EXTRACTED ENTRIES:
+ + + + +
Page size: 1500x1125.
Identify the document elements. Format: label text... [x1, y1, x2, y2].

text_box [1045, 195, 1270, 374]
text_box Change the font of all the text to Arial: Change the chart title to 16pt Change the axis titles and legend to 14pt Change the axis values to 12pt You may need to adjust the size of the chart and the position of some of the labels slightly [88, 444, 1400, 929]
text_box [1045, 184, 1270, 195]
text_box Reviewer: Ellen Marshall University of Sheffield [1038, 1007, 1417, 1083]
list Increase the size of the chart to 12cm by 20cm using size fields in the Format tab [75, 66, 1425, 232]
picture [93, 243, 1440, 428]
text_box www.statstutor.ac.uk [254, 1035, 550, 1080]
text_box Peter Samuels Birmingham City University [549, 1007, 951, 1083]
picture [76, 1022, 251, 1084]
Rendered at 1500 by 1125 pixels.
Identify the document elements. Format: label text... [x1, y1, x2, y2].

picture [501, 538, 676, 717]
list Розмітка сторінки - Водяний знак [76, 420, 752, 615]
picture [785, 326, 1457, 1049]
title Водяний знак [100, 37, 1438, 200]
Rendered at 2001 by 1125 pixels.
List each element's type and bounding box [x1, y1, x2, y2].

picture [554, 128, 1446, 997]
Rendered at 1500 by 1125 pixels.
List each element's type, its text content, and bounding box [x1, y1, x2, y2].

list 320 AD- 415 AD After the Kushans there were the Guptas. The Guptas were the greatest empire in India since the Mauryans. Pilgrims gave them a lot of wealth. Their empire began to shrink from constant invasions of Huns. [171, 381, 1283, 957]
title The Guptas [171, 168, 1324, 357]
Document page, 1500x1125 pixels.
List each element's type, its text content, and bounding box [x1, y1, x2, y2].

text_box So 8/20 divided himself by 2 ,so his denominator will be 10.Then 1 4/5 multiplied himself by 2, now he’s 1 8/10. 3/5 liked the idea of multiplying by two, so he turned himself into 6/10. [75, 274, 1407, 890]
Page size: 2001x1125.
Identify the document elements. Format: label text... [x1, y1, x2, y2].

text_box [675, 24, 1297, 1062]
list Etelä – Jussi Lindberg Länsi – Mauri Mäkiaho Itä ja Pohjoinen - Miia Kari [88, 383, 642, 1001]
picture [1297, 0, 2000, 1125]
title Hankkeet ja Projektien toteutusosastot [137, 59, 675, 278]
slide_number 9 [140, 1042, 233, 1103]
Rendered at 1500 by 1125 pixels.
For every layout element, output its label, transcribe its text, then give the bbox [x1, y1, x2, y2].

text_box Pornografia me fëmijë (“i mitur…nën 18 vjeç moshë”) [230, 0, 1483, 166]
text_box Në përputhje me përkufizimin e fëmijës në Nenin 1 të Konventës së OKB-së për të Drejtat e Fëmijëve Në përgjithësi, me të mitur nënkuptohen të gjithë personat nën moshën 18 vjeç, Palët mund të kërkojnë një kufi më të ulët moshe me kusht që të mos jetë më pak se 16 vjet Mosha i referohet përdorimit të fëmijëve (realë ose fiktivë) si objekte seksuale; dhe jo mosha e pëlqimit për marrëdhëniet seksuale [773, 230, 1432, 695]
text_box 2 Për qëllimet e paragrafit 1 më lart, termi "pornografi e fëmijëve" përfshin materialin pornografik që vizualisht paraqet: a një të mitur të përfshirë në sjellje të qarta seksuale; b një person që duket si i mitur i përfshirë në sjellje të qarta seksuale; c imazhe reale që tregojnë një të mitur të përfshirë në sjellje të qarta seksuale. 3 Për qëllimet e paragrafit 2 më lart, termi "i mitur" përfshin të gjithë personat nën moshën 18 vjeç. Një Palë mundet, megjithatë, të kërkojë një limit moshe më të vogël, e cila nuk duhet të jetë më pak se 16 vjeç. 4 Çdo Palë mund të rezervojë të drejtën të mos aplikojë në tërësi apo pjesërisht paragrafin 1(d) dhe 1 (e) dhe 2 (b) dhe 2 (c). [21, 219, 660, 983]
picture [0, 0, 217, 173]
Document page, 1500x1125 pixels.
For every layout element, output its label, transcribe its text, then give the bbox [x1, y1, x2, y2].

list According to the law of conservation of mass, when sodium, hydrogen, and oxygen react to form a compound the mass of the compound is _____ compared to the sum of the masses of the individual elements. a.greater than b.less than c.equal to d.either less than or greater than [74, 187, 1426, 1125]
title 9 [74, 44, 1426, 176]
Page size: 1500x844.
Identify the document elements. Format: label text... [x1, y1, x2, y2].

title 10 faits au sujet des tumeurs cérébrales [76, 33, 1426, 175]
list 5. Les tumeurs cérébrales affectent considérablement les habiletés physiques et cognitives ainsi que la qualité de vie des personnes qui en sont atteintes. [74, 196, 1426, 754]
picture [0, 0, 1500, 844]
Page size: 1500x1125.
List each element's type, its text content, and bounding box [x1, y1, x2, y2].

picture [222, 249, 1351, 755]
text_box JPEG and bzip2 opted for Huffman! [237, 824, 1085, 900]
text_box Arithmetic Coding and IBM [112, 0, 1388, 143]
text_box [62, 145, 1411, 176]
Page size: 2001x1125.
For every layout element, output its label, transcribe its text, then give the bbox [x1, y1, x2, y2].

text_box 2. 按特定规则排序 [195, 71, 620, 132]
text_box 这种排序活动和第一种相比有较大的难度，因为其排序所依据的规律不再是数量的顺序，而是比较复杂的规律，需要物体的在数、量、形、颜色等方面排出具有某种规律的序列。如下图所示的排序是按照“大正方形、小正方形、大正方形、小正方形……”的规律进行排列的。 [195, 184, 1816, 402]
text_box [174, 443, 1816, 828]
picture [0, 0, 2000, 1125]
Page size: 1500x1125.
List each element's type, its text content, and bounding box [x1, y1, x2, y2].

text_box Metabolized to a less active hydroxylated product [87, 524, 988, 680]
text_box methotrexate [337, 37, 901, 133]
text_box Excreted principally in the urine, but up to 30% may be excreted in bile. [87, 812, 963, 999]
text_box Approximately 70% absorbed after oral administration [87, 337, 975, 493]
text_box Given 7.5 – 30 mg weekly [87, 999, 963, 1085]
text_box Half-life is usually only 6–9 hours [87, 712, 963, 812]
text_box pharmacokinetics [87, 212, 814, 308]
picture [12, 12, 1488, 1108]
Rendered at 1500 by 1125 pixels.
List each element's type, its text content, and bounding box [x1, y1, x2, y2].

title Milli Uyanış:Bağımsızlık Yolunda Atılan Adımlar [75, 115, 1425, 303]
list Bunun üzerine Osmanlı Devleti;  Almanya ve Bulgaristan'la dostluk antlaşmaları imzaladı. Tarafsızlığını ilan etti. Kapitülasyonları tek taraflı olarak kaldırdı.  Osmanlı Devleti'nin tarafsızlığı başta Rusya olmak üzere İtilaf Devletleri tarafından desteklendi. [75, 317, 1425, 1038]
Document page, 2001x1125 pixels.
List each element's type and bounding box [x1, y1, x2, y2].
+ + + + +
YOUR OBJECTIVE:
Repeat the listing above in full, word for word.

FINISHED EXERCISE:
Page size: 1500x1125.
Identify the document elements. Format: label text... [x1, y1, x2, y2].

text_box [1045, 195, 1270, 374]
text_box Change the font of all the text to Arial: Change the chart title to 16pt Change the axis titles and legend to 14pt Change the axis values to 12pt You may need to adjust the size of the chart and the position of some of the labels slightly [88, 444, 1400, 929]
text_box [1045, 184, 1270, 195]
text_box Reviewer: Ellen Marshall University of Sheffield [1038, 1007, 1417, 1083]
list Increase the size of the chart to 12cm by 20cm using size fields in the Format tab [75, 66, 1425, 232]
picture [93, 243, 1440, 428]
text_box www.statstutor.ac.uk [254, 1035, 550, 1080]
text_box Peter Samuels Birmingham City University [549, 1007, 951, 1083]
picture [76, 1022, 251, 1084]
Rendered at 1500 by 1125 pixels.
Identify the document elements. Format: label text... [x1, y1, x2, y2].

picture [501, 538, 676, 717]
list Розмітка сторінки - Водяний знак [76, 420, 752, 615]
picture [785, 326, 1457, 1049]
title Водяний знак [100, 37, 1438, 200]
Rendered at 2001 by 1125 pixels.
List each element's type and bounding box [x1, y1, x2, y2].

picture [554, 128, 1446, 997]
Rendered at 1500 by 1125 pixels.
List each element's type, its text content, and bounding box [x1, y1, x2, y2].

list 320 AD- 415 AD After the Kushans there were the Guptas. The Guptas were the greatest empire in India since the Mauryans. Pilgrims gave them a lot of wealth. Their empire began to shrink from constant invasions of Huns. [171, 381, 1283, 957]
title The Guptas [171, 168, 1324, 357]
Document page, 1500x1125 pixels.
List each element's type, its text content, and bounding box [x1, y1, x2, y2].

text_box So 8/20 divided himself by 2 ,so his denominator will be 10.Then 1 4/5 multiplied himself by 2, now he’s 1 8/10. 3/5 liked the idea of multiplying by two, so he turned himself into 6/10. [75, 274, 1407, 890]
Page size: 2001x1125.
Identify the document elements. Format: label text... [x1, y1, x2, y2].

text_box [675, 24, 1297, 1062]
list Etelä – Jussi Lindberg Länsi – Mauri Mäkiaho Itä ja Pohjoinen - Miia Kari [88, 383, 642, 1001]
picture [1297, 0, 2000, 1125]
title Hankkeet ja Projektien toteutusosastot [137, 59, 675, 278]
slide_number 9 [140, 1042, 233, 1103]
Rendered at 1500 by 1125 pixels.
For every layout element, output its label, transcribe its text, then give the bbox [x1, y1, x2, y2].

text_box Pornografia me fëmijë (“i mitur…nën 18 vjeç moshë”) [230, 0, 1483, 166]
text_box Në përputhje me përkufizimin e fëmijës në Nenin 1 të Konventës së OKB-së për të Drejtat e Fëmijëve Në përgjithësi, me të mitur nënkuptohen të gjithë personat nën moshën 18 vjeç, Palët mund të kërkojnë një kufi më të ulët moshe me kusht që të mos jetë më pak se 16 vjet Mosha i referohet përdorimit të fëmijëve (realë ose fiktivë) si objekte seksuale; dhe jo mosha e pëlqimit për marrëdhëniet seksuale [773, 230, 1432, 695]
text_box 2 Për qëllimet e paragrafit 1 më lart, termi "pornografi e fëmijëve" përfshin materialin pornografik që vizualisht paraqet: a një të mitur të përfshirë në sjellje të qarta seksuale; b një person që duket si i mitur i përfshirë në sjellje të qarta seksuale; c imazhe reale që tregojnë një të mitur të përfshirë në sjellje të qarta seksuale. 3 Për qëllimet e paragrafit 2 më lart, termi "i mitur" përfshin të gjithë personat nën moshën 18 vjeç. Një Palë mundet, megjithatë, të kërkojë një limit moshe më të vogël, e cila nuk duhet të jetë më pak se 16 vjeç. 4 Çdo Palë mund të rezervojë të drejtën të mos aplikojë në tërësi apo pjesërisht paragrafin 1(d) dhe 1 (e) dhe 2 (b) dhe 2 (c). [21, 219, 660, 983]
picture [0, 0, 217, 173]
Document page, 1500x1125 pixels.
For every layout element, output its label, transcribe its text, then give the bbox [x1, y1, x2, y2].

list According to the law of conservation of mass, when sodium, hydrogen, and oxygen react to form a compound the mass of the compound is _____ compared to the sum of the masses of the individual elements. a.greater than b.less than c.equal to d.either less than or greater than [74, 187, 1426, 1125]
title 9 [74, 44, 1426, 176]
Page size: 1500x844.
Identify the document elements. Format: label text... [x1, y1, x2, y2].

title 10 faits au sujet des tumeurs cérébrales [76, 33, 1426, 175]
list 5. Les tumeurs cérébrales affectent considérablement les habiletés physiques et cognitives ainsi que la qualité de vie des personnes qui en sont atteintes. [74, 196, 1426, 754]
picture [0, 0, 1500, 844]
Page size: 1500x1125.
List each element's type, its text content, and bounding box [x1, y1, x2, y2].

picture [222, 249, 1351, 755]
text_box JPEG and bzip2 opted for Huffman! [237, 824, 1085, 900]
text_box Arithmetic Coding and IBM [112, 0, 1388, 143]
text_box [62, 145, 1411, 176]
Page size: 2001x1125.
For every layout element, output its label, transcribe its text, then give the bbox [x1, y1, x2, y2].

text_box 2. 按特定规则排序 [195, 71, 620, 132]
text_box 这种排序活动和第一种相比有较大的难度，因为其排序所依据的规律不再是数量的顺序，而是比较复杂的规律，需要物体的在数、量、形、颜色等方面排出具有某种规律的序列。如下图所示的排序是按照“大正方形、小正方形、大正方形、小正方形……”的规律进行排列的。 [195, 184, 1816, 402]
text_box [174, 443, 1816, 828]
picture [0, 0, 2000, 1125]
Page size: 1500x1125.
List each element's type, its text content, and bounding box [x1, y1, x2, y2].

text_box Metabolized to a less active hydroxylated product [87, 524, 988, 680]
text_box methotrexate [337, 37, 901, 133]
text_box Excreted principally in the urine, but up to 30% may be excreted in bile. [87, 812, 963, 999]
text_box Approximately 70% absorbed after oral administration [87, 337, 975, 493]
text_box Given 7.5 – 30 mg weekly [87, 999, 963, 1085]
text_box Half-life is usually only 6–9 hours [87, 712, 963, 812]
text_box pharmacokinetics [87, 212, 814, 308]
picture [12, 12, 1488, 1108]
Rendered at 1500 by 1125 pixels.
List each element's type, its text content, and bounding box [x1, y1, x2, y2].

title Milli Uyanış:Bağımsızlık Yolunda Atılan Adımlar [75, 115, 1425, 303]
list Bunun üzerine Osmanlı Devleti;  Almanya ve Bulgaristan'la dostluk antlaşmaları imzaladı. Tarafsızlığını ilan etti. Kapitülasyonları tek taraflı olarak kaldırdı.  Osmanlı Devleti'nin tarafsızlığı başta Rusya olmak üzere İtilaf Devletleri tarafından desteklendi. [75, 317, 1425, 1038]
Document page, 2001x1125 pixels.
List each element's type and bounding box [x1, y1, x2, y2].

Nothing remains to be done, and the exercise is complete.